### WORK INSTRUCTIONS
I'd like every entry returned exactly as it is, with the images left out.

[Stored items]
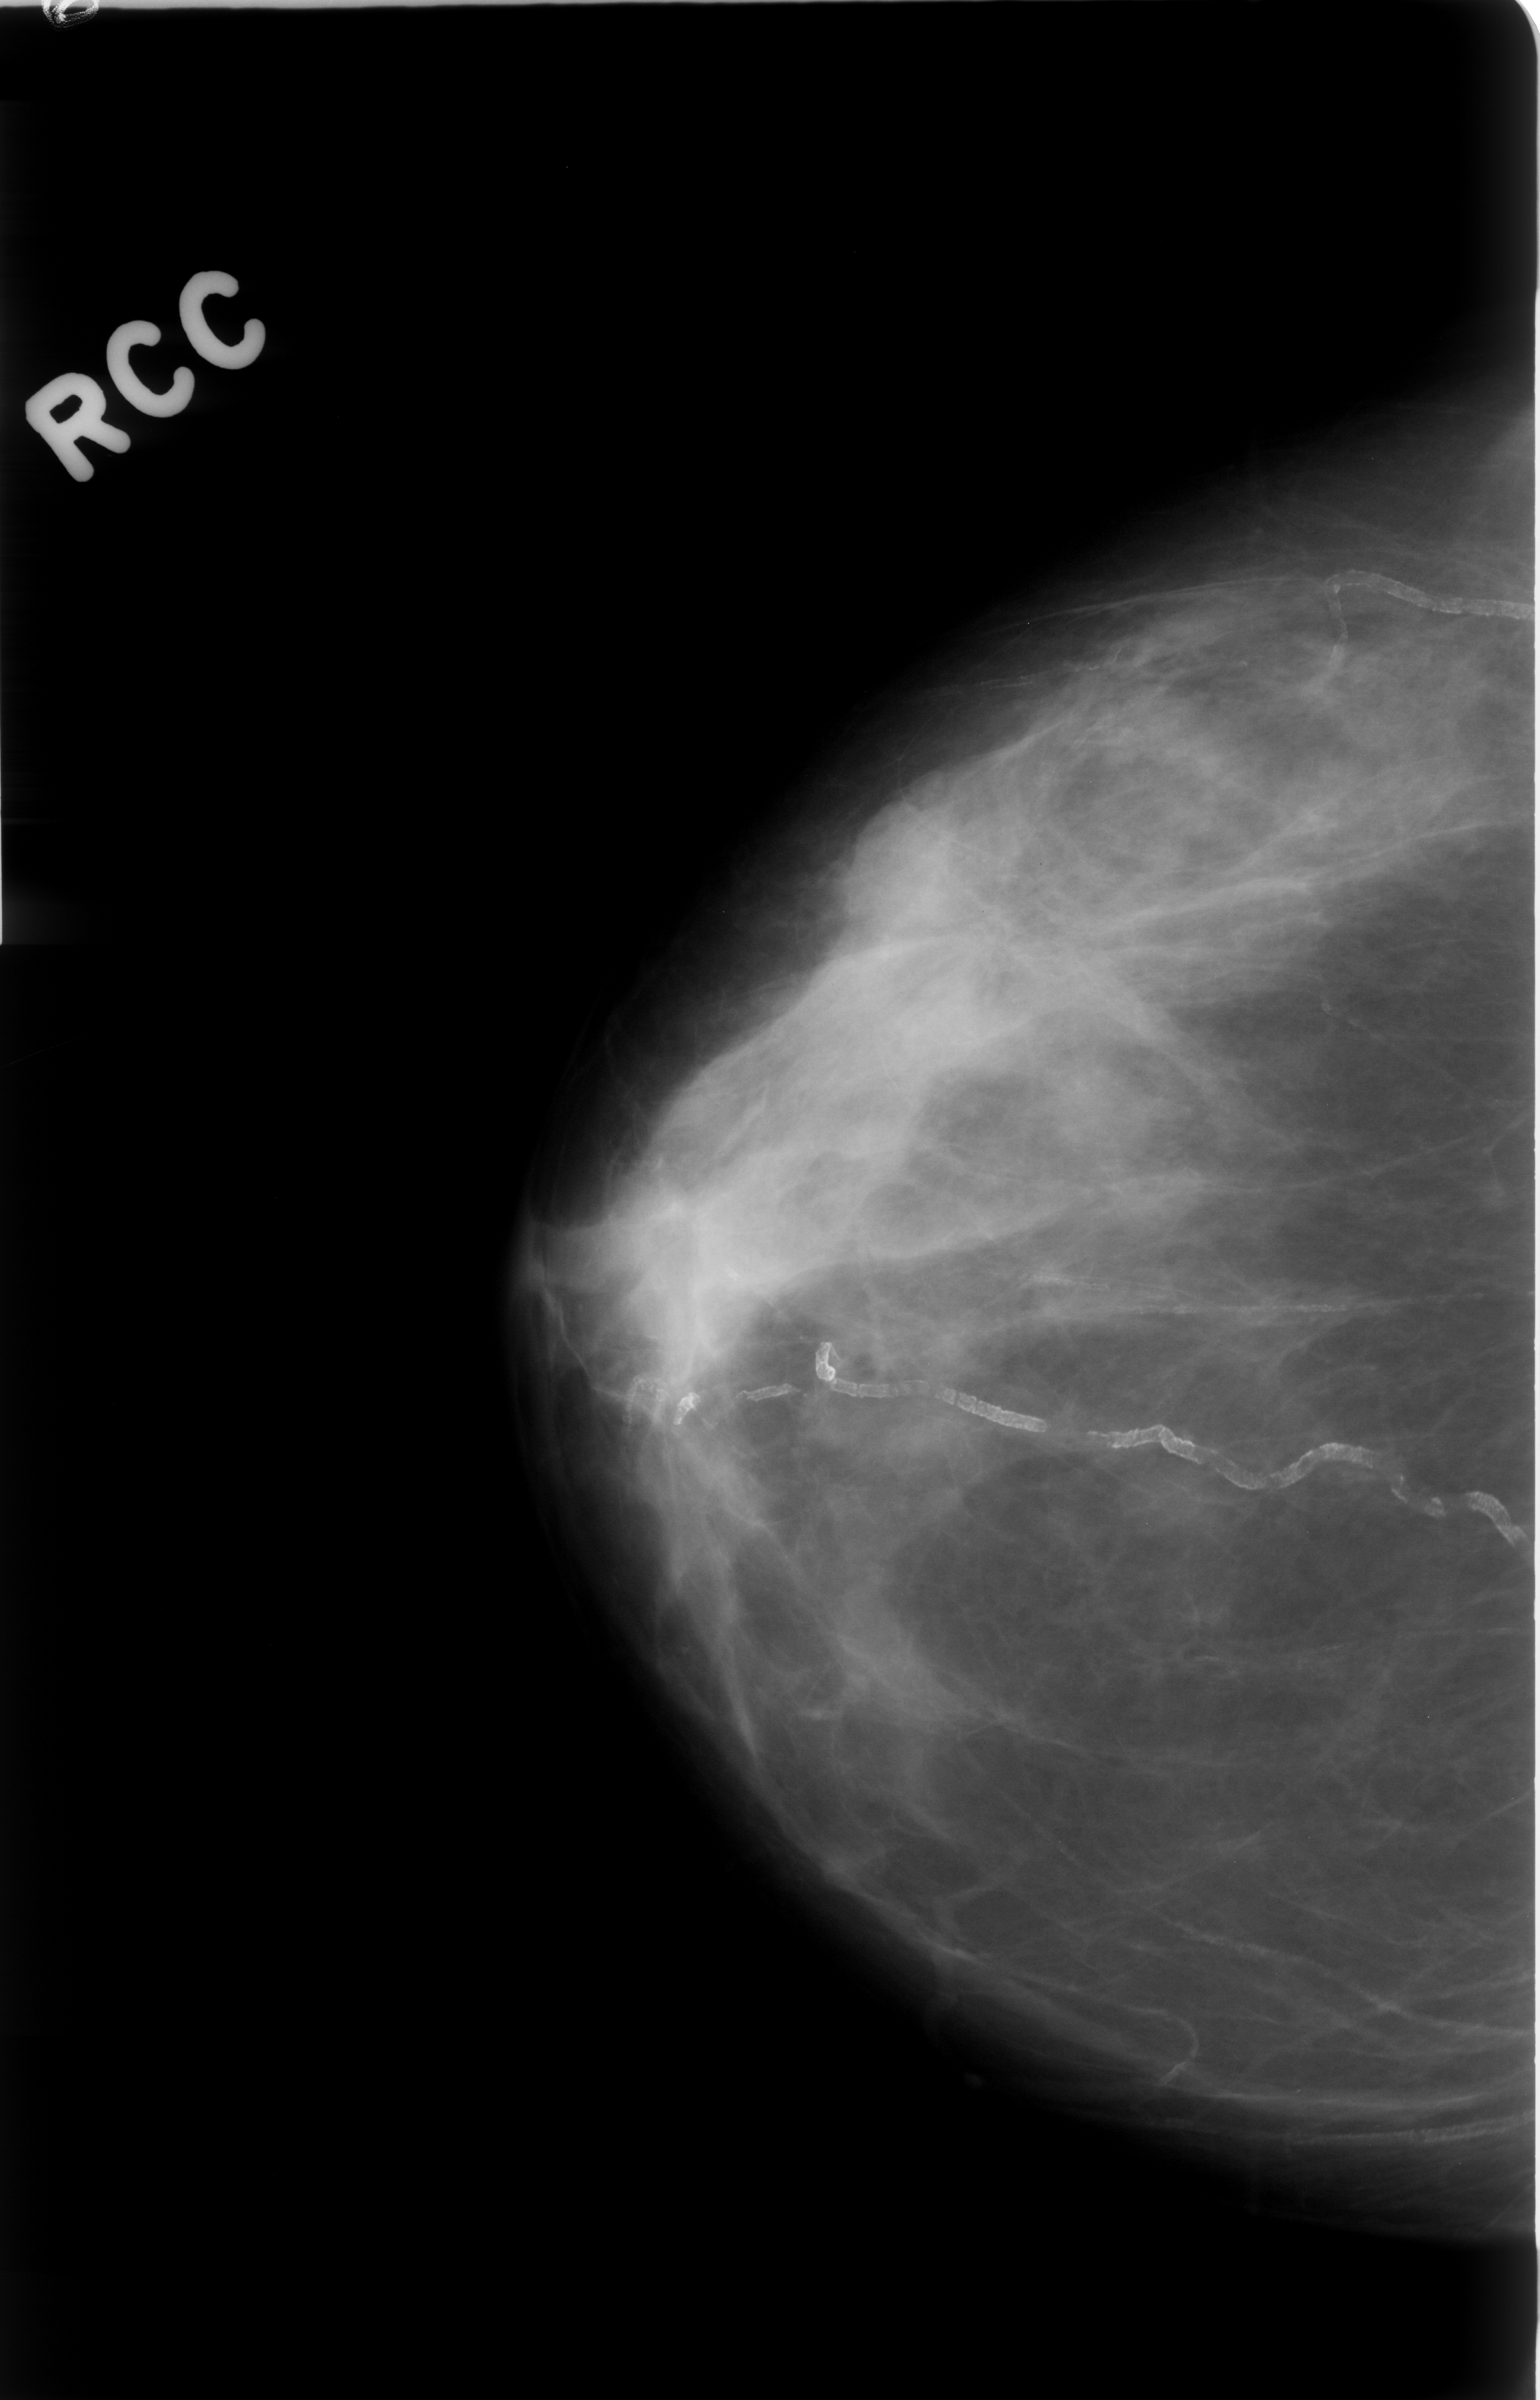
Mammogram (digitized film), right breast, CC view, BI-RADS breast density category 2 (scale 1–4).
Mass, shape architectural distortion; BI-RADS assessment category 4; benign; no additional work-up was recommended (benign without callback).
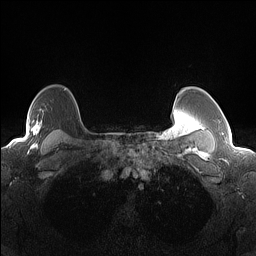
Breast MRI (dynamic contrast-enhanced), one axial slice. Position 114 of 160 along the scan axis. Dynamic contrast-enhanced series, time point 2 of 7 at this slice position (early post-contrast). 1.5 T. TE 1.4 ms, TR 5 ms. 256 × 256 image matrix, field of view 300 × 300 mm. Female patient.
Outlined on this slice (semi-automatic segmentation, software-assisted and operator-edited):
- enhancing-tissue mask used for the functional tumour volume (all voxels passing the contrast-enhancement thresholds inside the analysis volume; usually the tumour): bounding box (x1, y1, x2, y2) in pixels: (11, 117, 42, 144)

### THE ANSWER
Mammogram (digitized film), right breast, CC view, BI-RADS breast density category 2 (scale 1–4).
Mass, shape architectural distortion; BI-RADS assessment category 4; benign; no additional work-up was recommended (benign without callback).
Breast MRI (dynamic contrast-enhanced), one axial slice. Position 114 of 160 along the scan axis. Dynamic contrast-enhanced series, time point 2 of 7 at this slice position (early post-contrast). 1.5 T. TE 1.4 ms, TR 5 ms. 256 × 256 image matrix, field of view 300 × 300 mm. Female patient.
Outlined on this slice (semi-automatic segmentation, software-assisted and operator-edited):
- enhancing-tissue mask used for the functional tumour volume (all voxels passing the contrast-enhancement thresholds inside the analysis volume; usually the tumour): bounding box (x1, y1, x2, y2) in pixels: (11, 117, 42, 144)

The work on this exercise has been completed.